== Brano da leggere ==
────

Sul web, di questi tempi, circolano numerosi articoli e commenti sulla questione dell'abbigliamento delle donne islamiche. La polemica innescata dai provvedimenti adottati e poi ritrattati da alcuni comuni francesi nei confronti del burkini ha rimbalzato sui giornali on-line e sui blog di molti autori.
Ci sono stati scambi e riflessioni, citazioni e provocazioni... Il pensiero ha volteggiato su temi svariati: dai "tormentoni", assurti a importanti occasioni di riflessione, alla mancanza di rispetto nei confronti del genere femminile proprio delle religioni monoteistiche - ad eccezione, certo, del culto pastafariano, della cui goliardica esistenza sono così giunta a conoscenza - , alla violenza legittimata da autorita' indiscutibili (religiose o meno) propria di certe comunità giustificate, a loro volta, dal buonismo di un certo relativismo culturale, in linea con una diffusa e controversa interpretazione dell'idea di integrazione e inclusione delle culture.

────

== Materiale estratto ==
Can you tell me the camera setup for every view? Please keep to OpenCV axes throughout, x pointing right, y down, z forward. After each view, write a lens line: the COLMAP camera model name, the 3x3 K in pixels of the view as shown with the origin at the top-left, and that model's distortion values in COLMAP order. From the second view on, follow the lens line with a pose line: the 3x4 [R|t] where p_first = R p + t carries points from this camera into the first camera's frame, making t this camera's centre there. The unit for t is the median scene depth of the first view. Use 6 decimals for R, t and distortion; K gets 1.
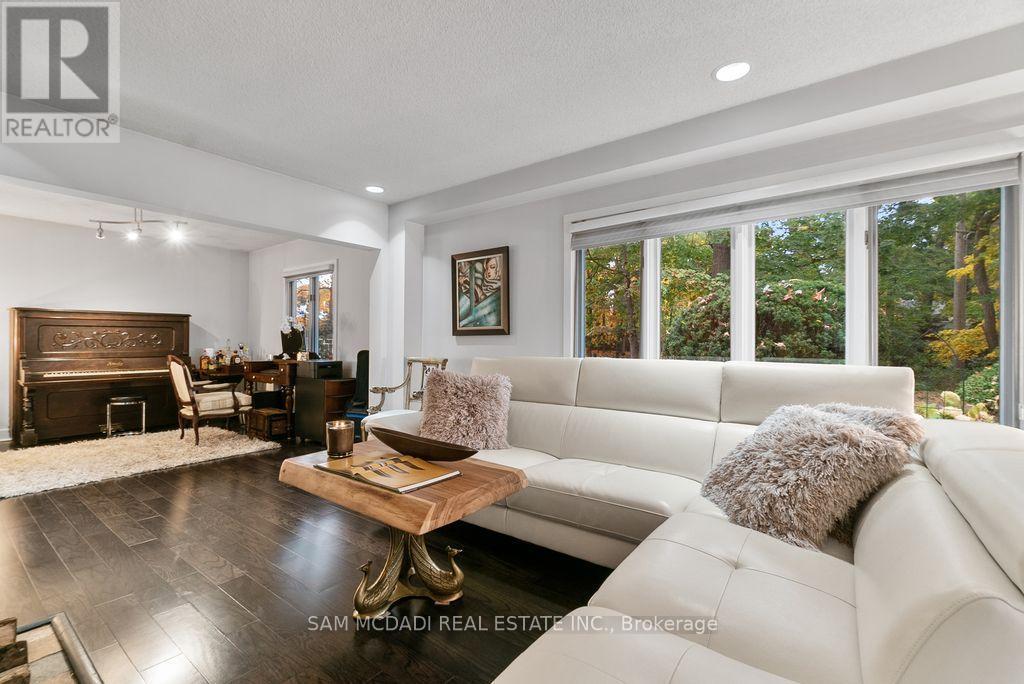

────

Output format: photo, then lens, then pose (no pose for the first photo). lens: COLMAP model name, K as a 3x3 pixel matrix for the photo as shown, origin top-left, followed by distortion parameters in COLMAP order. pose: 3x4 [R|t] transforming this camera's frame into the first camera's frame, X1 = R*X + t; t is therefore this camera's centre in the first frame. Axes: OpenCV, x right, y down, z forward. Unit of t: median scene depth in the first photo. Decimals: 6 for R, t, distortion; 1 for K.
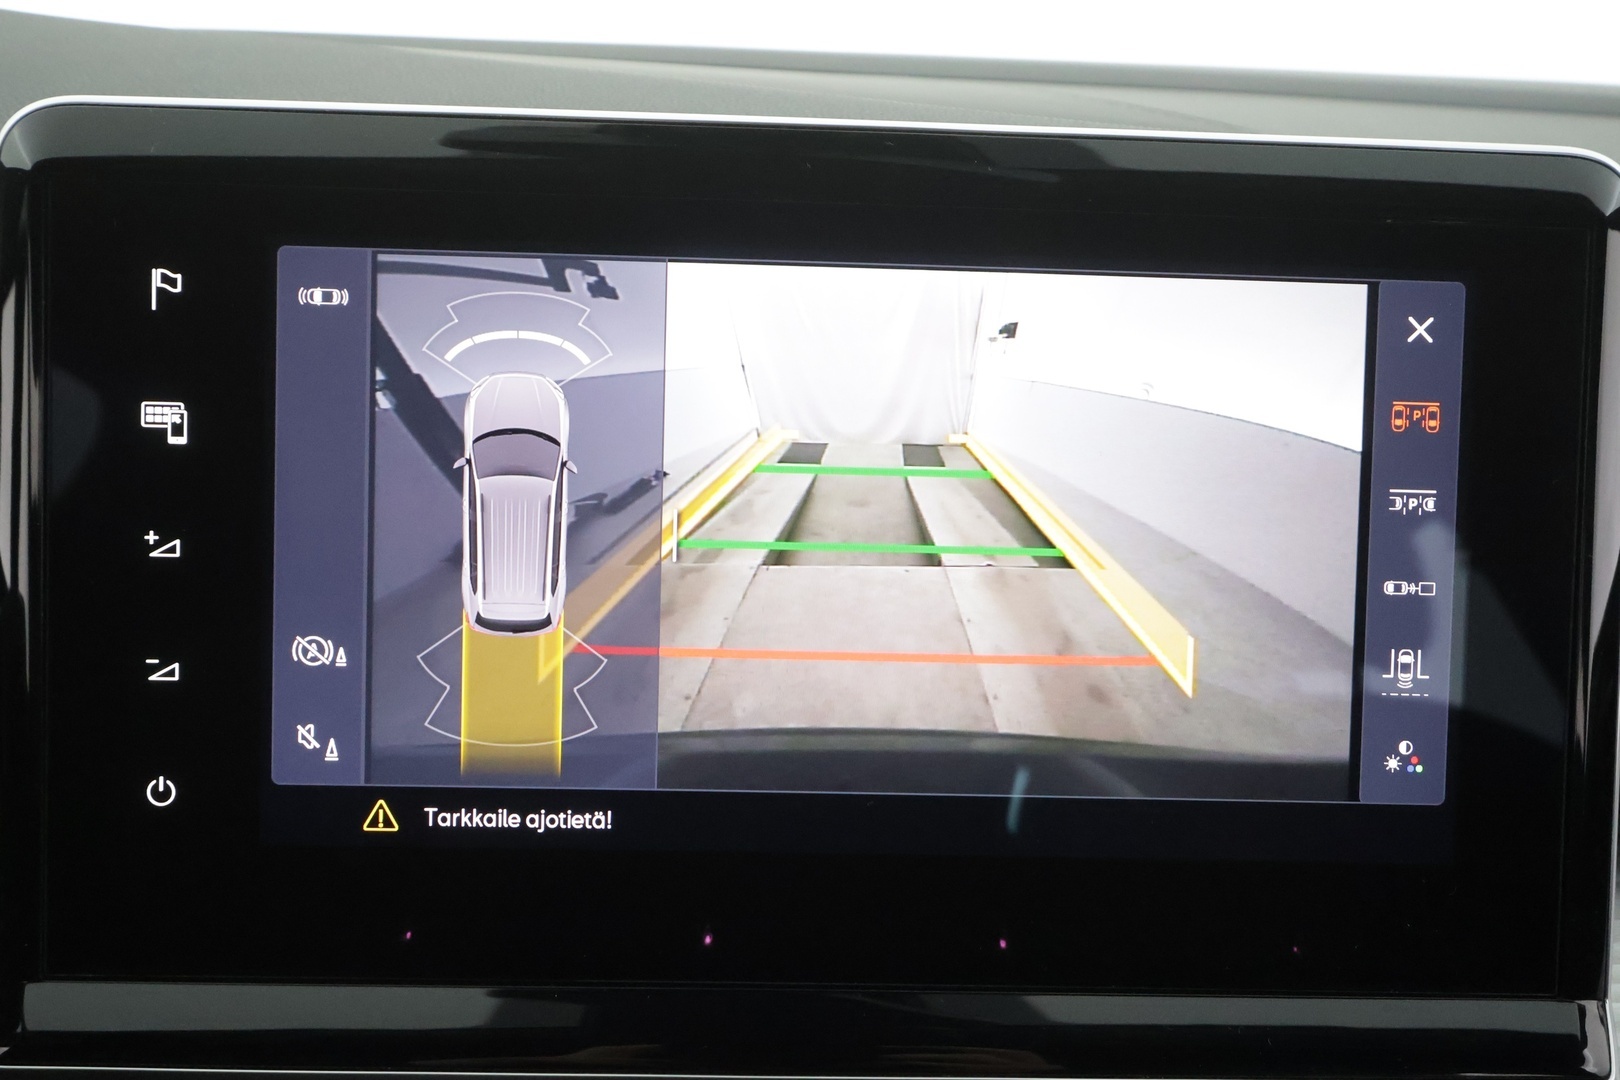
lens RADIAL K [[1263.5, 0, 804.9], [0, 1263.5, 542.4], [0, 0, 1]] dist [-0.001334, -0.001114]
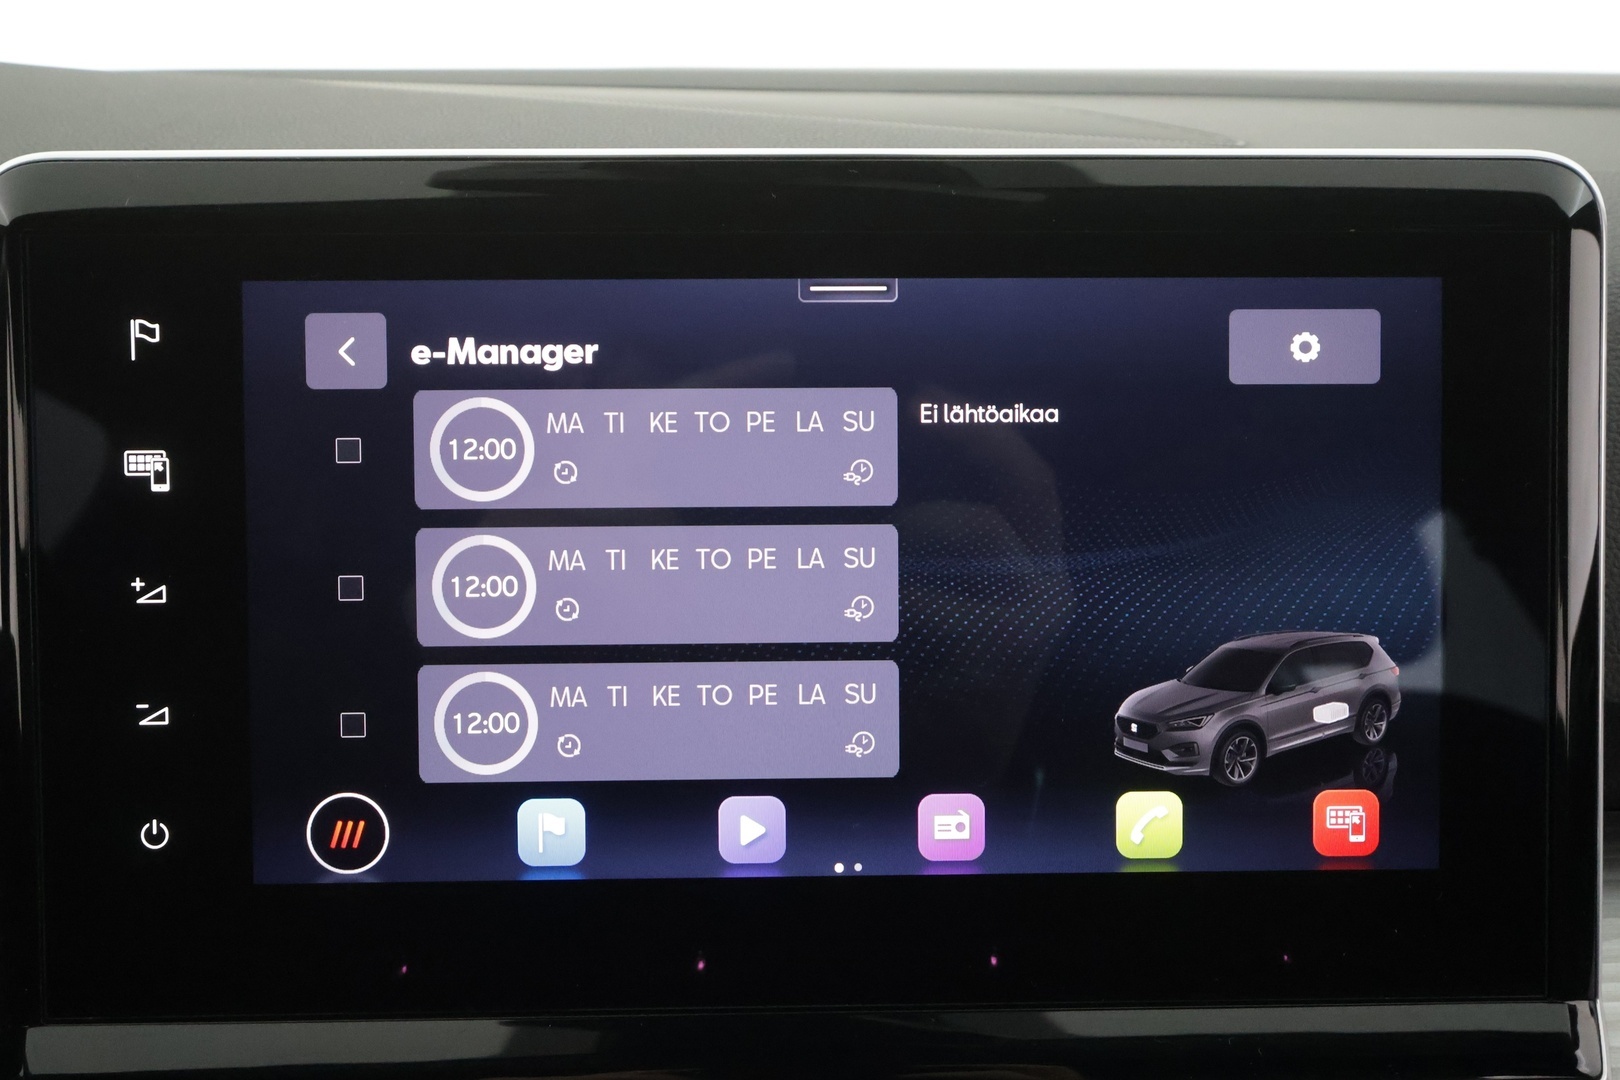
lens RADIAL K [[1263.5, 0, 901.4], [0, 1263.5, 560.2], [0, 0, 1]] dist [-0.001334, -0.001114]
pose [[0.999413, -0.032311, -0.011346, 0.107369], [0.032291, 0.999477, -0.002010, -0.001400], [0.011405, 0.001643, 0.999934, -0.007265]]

────

== Esercizi ==
[1] Riscrivi in forma più breve il paragrafo del brano sul burkini che comincia con «Sul web, di questi tempi», mantenendone i fatti principali.
[2] Completa il brano sul burkini scrivendo la parte che segue la sua ultima frase.

== Soluzioni ==
[1] Oggi sul web si trovano molti articoli e commenti sull'abbigliamento delle donne islamiche. Giornali on-line e blog hanno ripreso la polemica nata dai provvedimenti contro il burkini, che alcuni comuni francesi hanno adottato e poi ritirato.

[2]
Dai pettegolezzi alla valutazione dei costumi, insomma, fino a delicate riflessioni di tipo teologico e politico.
Tra
le citazioni e i riferimenti ho incontrato il nome di Nawal El Saadawi,
il nome di una donna di origine islamica, in Italia per lo più purtroppo
sconosciuta, ma oggetto di studio in molti corsi di stimate università, e
spesso ospite di simposi internazionali.
Nata in Egitto negli
anni trenta, questa donna ha affrontato con fierezza il suo tempo e la
società nella quale è cresciuta, criticando la cultura di un paese
represso e repressivo, interferendo con le linee politiche operando
dall'interno, scuotendo la coscienza e modificando il modo di vivere
certe abitudini comportamentali.
È stata una delle poche
donne nate e cresciute in un villaggio povero ad aver potuto frequentare
l'università nell'Egitto degli anni 50 - lo racconta lei stessa - ad
essere divenuta medico, e ad aver reso operativo un programma di medicina sociale,
ossia di informazione preventiva di tipo sanitario basata sul
presupposto di una visione olistica dell'esistenza dell'uomo.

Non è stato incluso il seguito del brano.